Potential complications of surgery in this area include fecal incontinence.  Our surgeon is very experienced with removal of anal tumors.  In addition to our expertise in the procedure itself, we very carefully evaluate patients prior to making a decision to go to surgery to decrease the risks as much as possible.  When patients present with tumors too large to safely remove, radiation therapy plus chemotherapy are recommended.  In some cases, surgical removal is possible following radiation and chemotherapy. 

In general, most studies support the use of a combination of therapy (surgery, radiation therapy, chemotherapy) over any one modality alone.  A definite survival advantage was seen in patients whose treatment protocols included surgery.  Therefore, treatment recommendations may include: Surgical excision of primary tumor and sublumbar lymph nodes if enlarged.  If surgical margins are clean (tumor-free microscopically), chemotherapy with mitoxantrone or carboplatin (once every 3 weeks for 5-6 total treatments post-operatively).  If margins are incomplete (cancer seen microscopically at tumor margins on biopsy) then radiation therapy in addition to the chemotherapy described above are used.  More recently, the chemotherapy agent melphalan has been described as having efficacy and the newer tyrosine kinase inhibitors (e.g.
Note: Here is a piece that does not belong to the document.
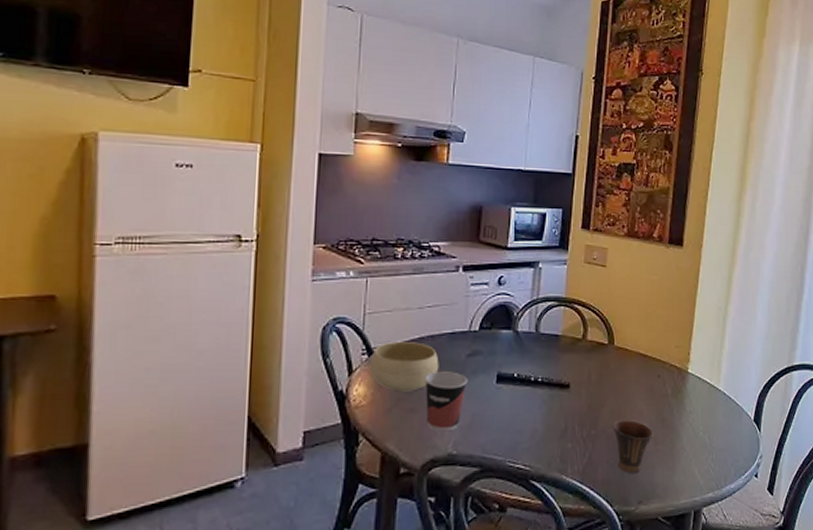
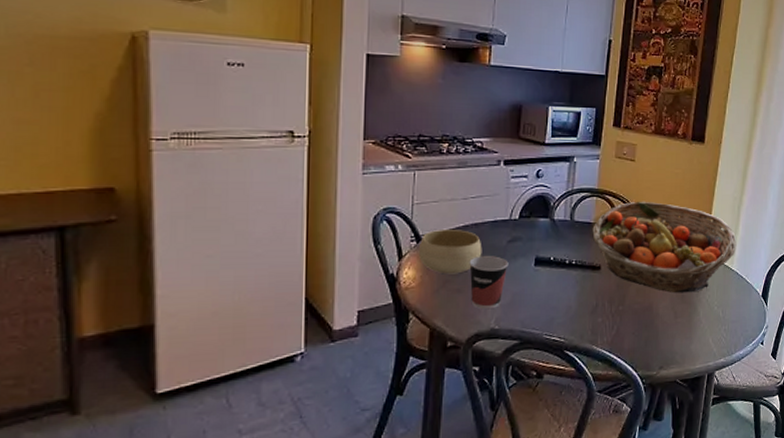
fruit basket: none [560,311,723,416] -> present [592,201,737,294]
cup: present [614,420,654,473] -> none [639,297,674,343]

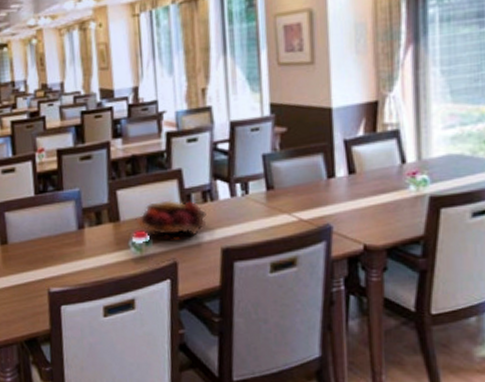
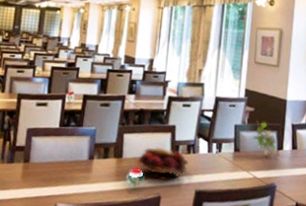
plant: none [289,143,333,189] -> present [252,121,281,156]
Palladia) may prove beneficial.

What is the prognosis for AGA?  

A cure is possible, but this is usually only seen when tumors are found at early stages and treated aggressively with complete surgical excision.  The important factors that tend to predict prognosis are the size of tumors (dogs with tumors greater than 10.7 cm2 had median survivals of 9.7 months vs. 19 months for tumors smaller than 10.7 cm2) and hypercalcemia(patients with elevated calcium levels had median survival times of 8.5 months vs. 19.5 for patients with normal calcium levels).  In one study, patients treated with surgery, radiation therapy and chemotherapy had median overall survival times of 32 months.  Therefore, prolonged survival times can be seen with treatment.  It is important to remember that every patient is an individual and recommendations may vary depending on your pet’s stage of disease and overall general health. 

Palliative therapy:

When tumors are too large for treatment or they have spread to distant sites, therapy is aimed at improving the quality of life of affected pets as much as possible.  Symptoms of hypercalcemia can be controlled with fluid therapy and prednisone or calcium lowering drugs (e.g. bisphosphonates).  Symptoms of pain associated with difficulty defecating can often be helped with stool softeners (e.g. Metamucil) and pain medications (e.g. non-steroidal anti-inflammatory drugs and/or tramadol are commonly used).